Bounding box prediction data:

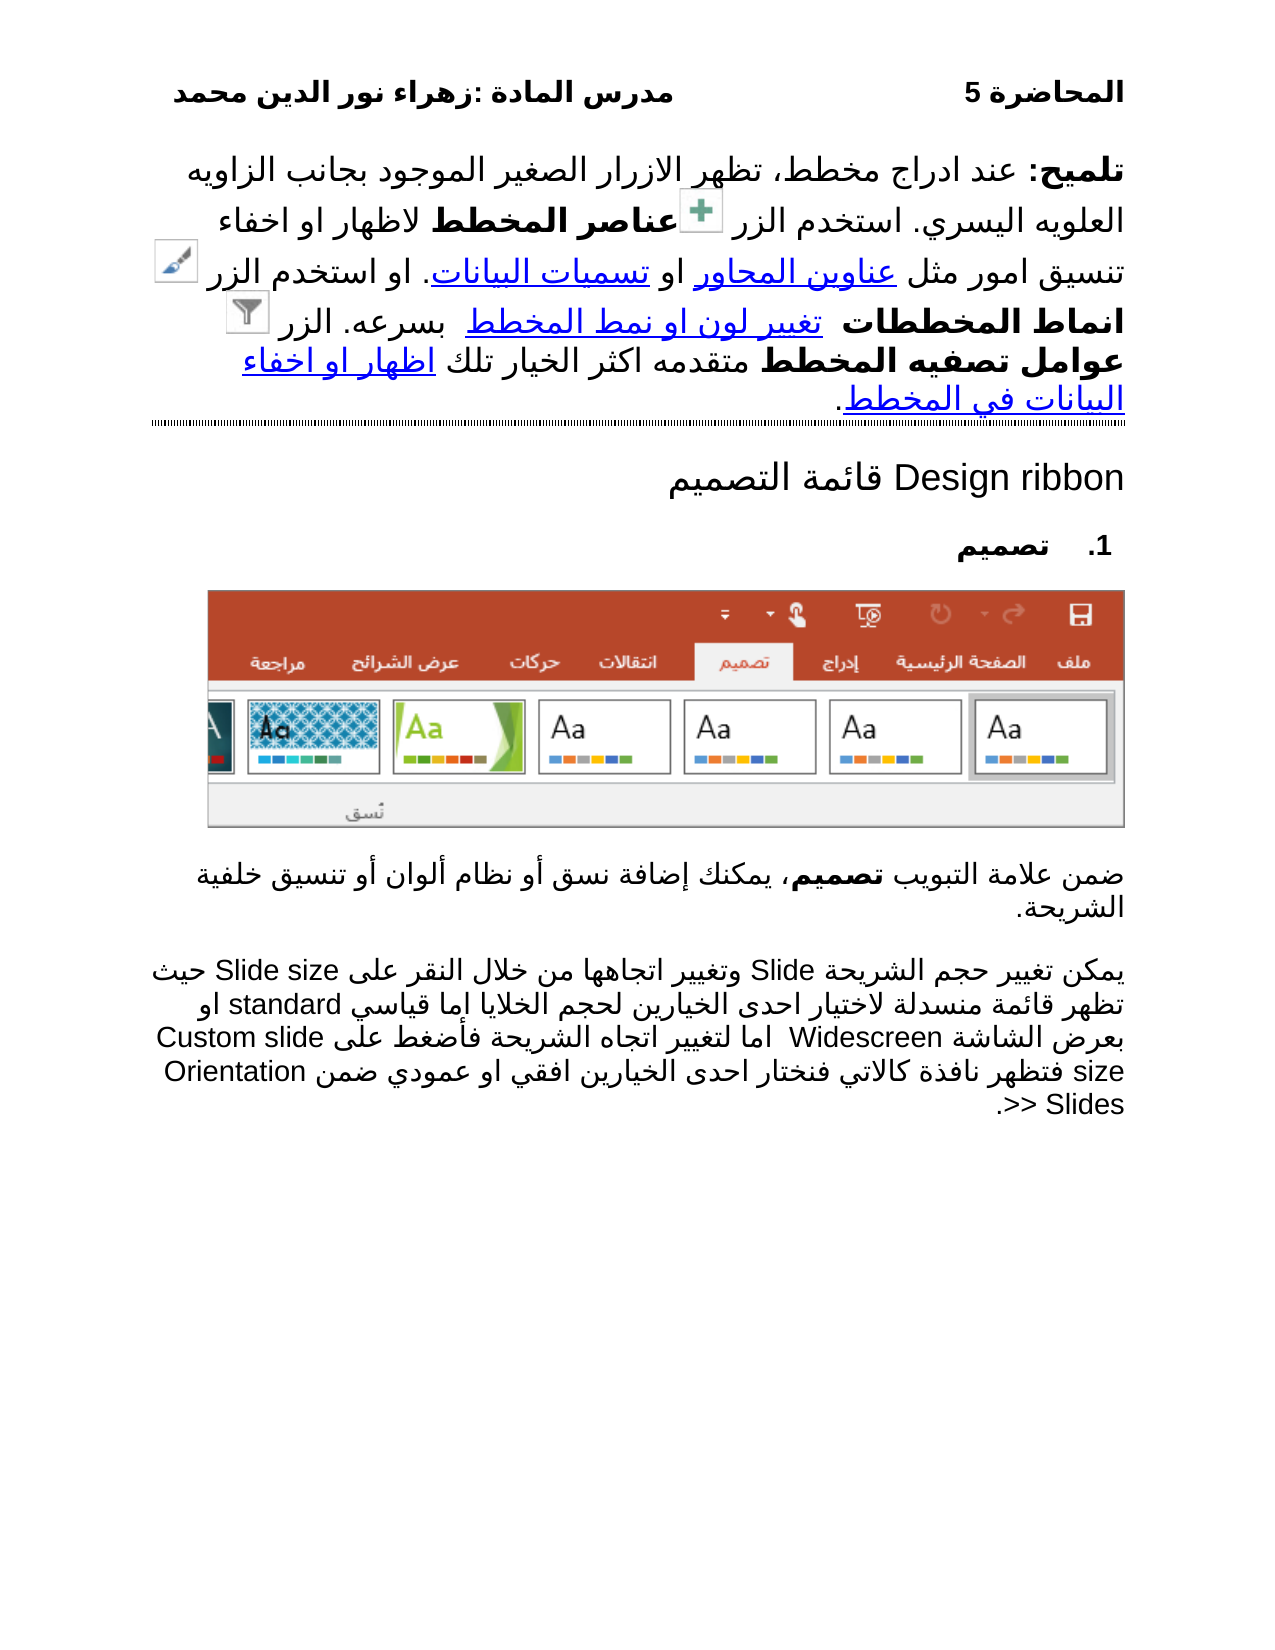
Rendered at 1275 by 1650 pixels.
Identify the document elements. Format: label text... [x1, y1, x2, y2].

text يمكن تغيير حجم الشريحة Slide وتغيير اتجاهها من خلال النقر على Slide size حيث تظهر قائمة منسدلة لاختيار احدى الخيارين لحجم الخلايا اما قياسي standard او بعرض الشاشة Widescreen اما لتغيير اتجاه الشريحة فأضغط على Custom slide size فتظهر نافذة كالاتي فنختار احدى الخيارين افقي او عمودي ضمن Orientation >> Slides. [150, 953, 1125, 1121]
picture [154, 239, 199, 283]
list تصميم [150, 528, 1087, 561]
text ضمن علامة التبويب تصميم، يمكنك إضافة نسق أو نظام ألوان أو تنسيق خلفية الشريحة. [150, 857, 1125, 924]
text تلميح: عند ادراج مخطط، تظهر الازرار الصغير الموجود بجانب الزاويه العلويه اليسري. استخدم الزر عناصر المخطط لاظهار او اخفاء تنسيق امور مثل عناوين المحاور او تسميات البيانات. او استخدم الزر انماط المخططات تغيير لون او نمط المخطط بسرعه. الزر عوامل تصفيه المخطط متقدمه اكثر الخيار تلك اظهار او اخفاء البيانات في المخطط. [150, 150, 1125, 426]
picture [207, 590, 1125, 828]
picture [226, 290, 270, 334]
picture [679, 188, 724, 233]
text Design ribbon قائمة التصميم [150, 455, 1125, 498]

_Task to carry out_
Where an entry holds a picture, leave the picture out and output the rest exactly.

_Solution_
Rendered at 1275 by 1650 pixels.
Identify the document elements. Format: label text... [x1, y1, x2, y2].

text يمكن تغيير حجم الشريحة Slide وتغيير اتجاهها من خلال النقر على Slide size حيث تظهر قائمة منسدلة لاختيار احدى الخيارين لحجم الخلايا اما قياسي standard او بعرض الشاشة Widescreen اما لتغيير اتجاه الشريحة فأضغط على Custom slide size فتظهر نافذة كالاتي فنختار احدى الخيارين افقي او عمودي ضمن Orientation >> Slides. [150, 953, 1125, 1121]
picture [154, 239, 199, 283]
list تصميم [150, 528, 1087, 561]
text ضمن علامة التبويب تصميم، يمكنك إضافة نسق أو نظام ألوان أو تنسيق خلفية الشريحة. [150, 857, 1125, 924]
text تلميح: عند ادراج مخطط، تظهر الازرار الصغير الموجود بجانب الزاويه العلويه اليسري. استخدم الزر عناصر المخطط لاظهار او اخفاء تنسيق امور مثل عناوين المحاور او تسميات البيانات. او استخدم الزر انماط المخططات تغيير لون او نمط المخطط بسرعه. الزر عوامل تصفيه المخطط متقدمه اكثر الخيار تلك اظهار او اخفاء البيانات في المخطط. [150, 150, 1125, 426]
picture [207, 590, 1125, 828]
picture [226, 290, 270, 334]
picture [679, 188, 724, 233]
text Design ribbon قائمة التصميم [150, 455, 1125, 498]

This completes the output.